Die garantierte Kostenfreiheit des Beschwerdeverfahrens (Art 57 Abs. 3 DSGVO) gilt nach den Grundsätzen der DS-GVO nicht für das Gerichtsverfahren (Kühling/Buchner/Bergt DS-GVO, 3. Aufl 2020, Art 78 Rn 25). Für Streitigkeiten im Sinne des § 81a Abs. 1 SGB X ist mangels Vorhandenseins spezieller Regelungen vielmehr das SGG anzuwenden (§ 81a Abs. 2 SGB X). Nach § 197a Abs. 1 SGG sind Kosten nach dem GKG zu erheben und die §§ 154 bis 162 VwGO anzuwenden, wenn in einem Rechtszug weder der Kläger noch der Beklagte zum Kreis der in § 183 SGG genannten Personen gehört. Dies ist hier der Fall. Nach Maßgabe des § 183 Satz 1 SGG ist das Verfahren vor den Gerichten der Sozialgerichtsbarkeit für Versicherte, Leistungsempfänger einschließlich Hinterbliebenenleistungsempfänger, behinderte Menschen oder deren Sonderrechtsnachfolger nach § 56 des Ersten Buches Sozialgesetzbuch kostenfrei, soweit sie in dieser jeweiligen Eigenschaft als Kläger oder Beklagte beteiligt sind. Vorliegend war der Kläger zwar Grundsicherungsempfänger, er klagt jedoch gerade nicht in dieser Eigenschaft, sondern richtet sich gegen den – nicht in einem Verhältnis als Leistungsträger zu ihm stehenden – beklagten Datenschutzbeauftragten. Auch in der Sache macht er keine Ansprüche aus seinem Sozialleistungsverhältnis geltend, sondern Ansprüche aus der DSGVO auf ein hoheitliches Einschreiten (LSG Baden-Württemberg, Beschluss vom 16. November 2021 – L 1 SF 2777/21 DS; Schütze/Bieresborn, 9. Aufl 2020, SGB X § 81a Rn 23).
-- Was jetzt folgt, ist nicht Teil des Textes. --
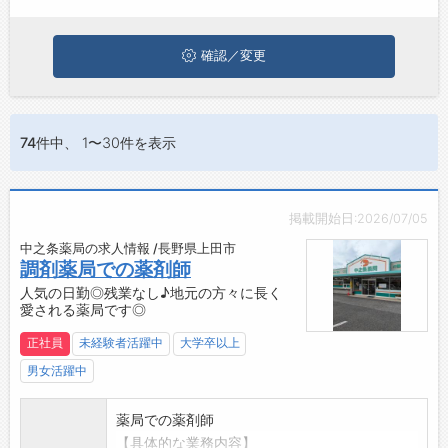
味のある職種に応募してみてくださいね。
ジョブズゴーについて
確認／変更
会社概要
お問い合わせ
74件
中、 1〜30件を表示
よくあるご質問
掲載開始日:2026/07/05
中之条薬局の求人情報 /長野県上田市
調剤薬局での薬剤師
人気の日勤◎残業なし♪地元の方々に長く
愛される薬局です◎
正社員
未経験者活躍中
大学卒以上
男女活躍中
薬局での薬剤師
【具体的な業務内容】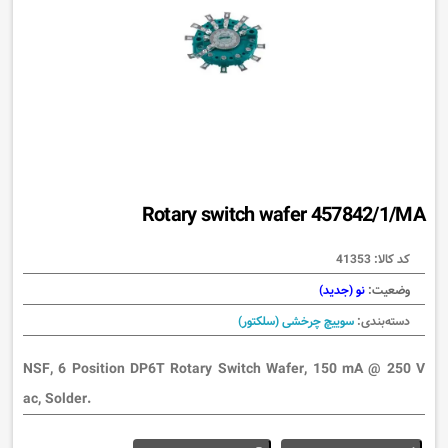
Rotary switch wafer 457842/1/MA
کد کالا:
41353
وضعیت:
نو (جدید)
دسته‌بندی:
سوییچ چرخشی (سلکتور)
NSF, 6 Position DP6T Rotary Switch Wafer, 150 mA @ 250 V
ac, Solder.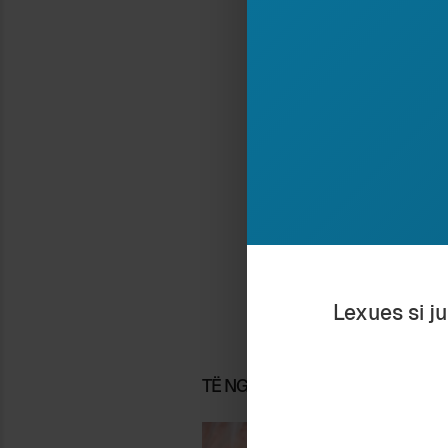
Nëse ju pëlq
në 
Ar
Shkr
esei
Shqi
Lexues si j
TË NGJASHME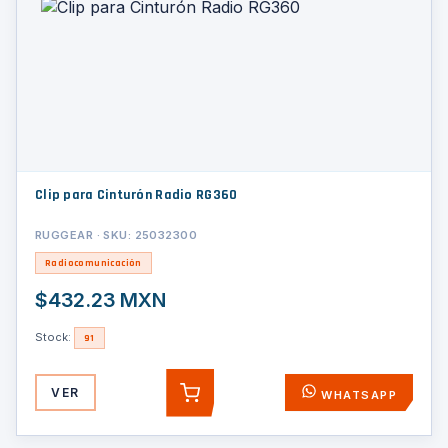
Clip para Cinturón Radio RG360
RUGGEAR · SKU: 25032300
Radiocomunicación
$432.23 MXN
Stock:
91
VER
WHATSAPP
AGREGAR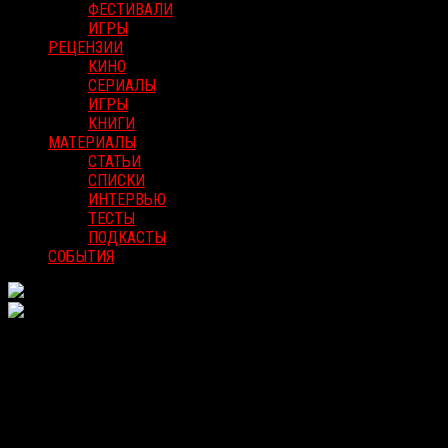
ФЕСТИВАЛИ
ИГРЫ
РЕЦЕНЗИИ
КИНО
СЕРИАЛЫ
ИГРЫ
КНИГИ
МАТЕРИАЛЫ
СТАТЬИ
СПИСКИ
ИНТЕРВЬЮ
ТЕСТЫ
ПОДКАСТЫ
СОБЫТИЯ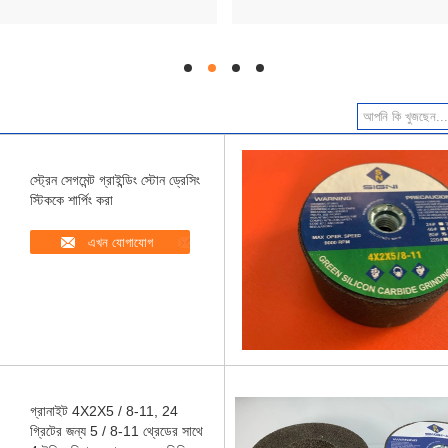
hd
hd
hd
hd
স্ট্রেন সেগমেন্ট গ্রাইন্ডিং স্টোন ড্রেসিং
স্টিককে শার্পিং করা
এখন যোগাযোগ
গ্রানাইট 4X2X5 / 8-11, 24
গ্রিটের জন্য 5 / 8-11 থ্রেডের সাথে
Als unterliegendem Beteiligten waren ihm die Kosten beider Rechtszüge gemäß § 154 Abs. 1 und 2 VwGO aufzuerlegen.
Ein gesetzlicher Grund zur Zulassung der Revision ist nicht gegeben (§ 160 Abs. 2 SGG).
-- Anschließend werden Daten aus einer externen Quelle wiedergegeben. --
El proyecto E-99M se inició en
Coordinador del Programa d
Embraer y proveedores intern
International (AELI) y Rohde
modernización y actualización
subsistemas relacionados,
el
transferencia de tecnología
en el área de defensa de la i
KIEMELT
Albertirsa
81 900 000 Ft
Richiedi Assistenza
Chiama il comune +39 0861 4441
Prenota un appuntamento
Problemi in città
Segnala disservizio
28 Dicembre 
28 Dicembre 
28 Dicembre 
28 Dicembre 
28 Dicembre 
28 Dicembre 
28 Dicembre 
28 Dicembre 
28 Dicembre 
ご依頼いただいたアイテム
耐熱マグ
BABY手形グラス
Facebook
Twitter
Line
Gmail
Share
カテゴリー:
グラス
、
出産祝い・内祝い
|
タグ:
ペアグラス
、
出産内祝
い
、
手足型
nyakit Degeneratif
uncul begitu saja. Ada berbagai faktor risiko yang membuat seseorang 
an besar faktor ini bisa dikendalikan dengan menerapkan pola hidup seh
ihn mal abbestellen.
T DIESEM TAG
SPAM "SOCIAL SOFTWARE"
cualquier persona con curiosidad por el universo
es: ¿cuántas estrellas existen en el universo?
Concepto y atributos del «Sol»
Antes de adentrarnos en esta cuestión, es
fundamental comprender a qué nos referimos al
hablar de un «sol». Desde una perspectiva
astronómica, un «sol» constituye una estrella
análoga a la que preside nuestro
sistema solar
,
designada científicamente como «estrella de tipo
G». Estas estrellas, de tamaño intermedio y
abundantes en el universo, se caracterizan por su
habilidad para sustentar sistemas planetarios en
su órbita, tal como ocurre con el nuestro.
Die Streitwertfestsetzung beruht auf § 197a Abs. 1 Satz 1 SGG iVm §§ 47 Abs. 1 und 2, 52 Abs. 1 und 3 Gerichtskostengesetz (GKG). Mangels hinreichender Anhaltspunkte auf die wirtschaftliche Bedeutung des Streitgegenstandes für den Kläger, war der Auffangstreitwert von 5.000,- Euro anzunehmen (§ 52 Abs. 2 GKG).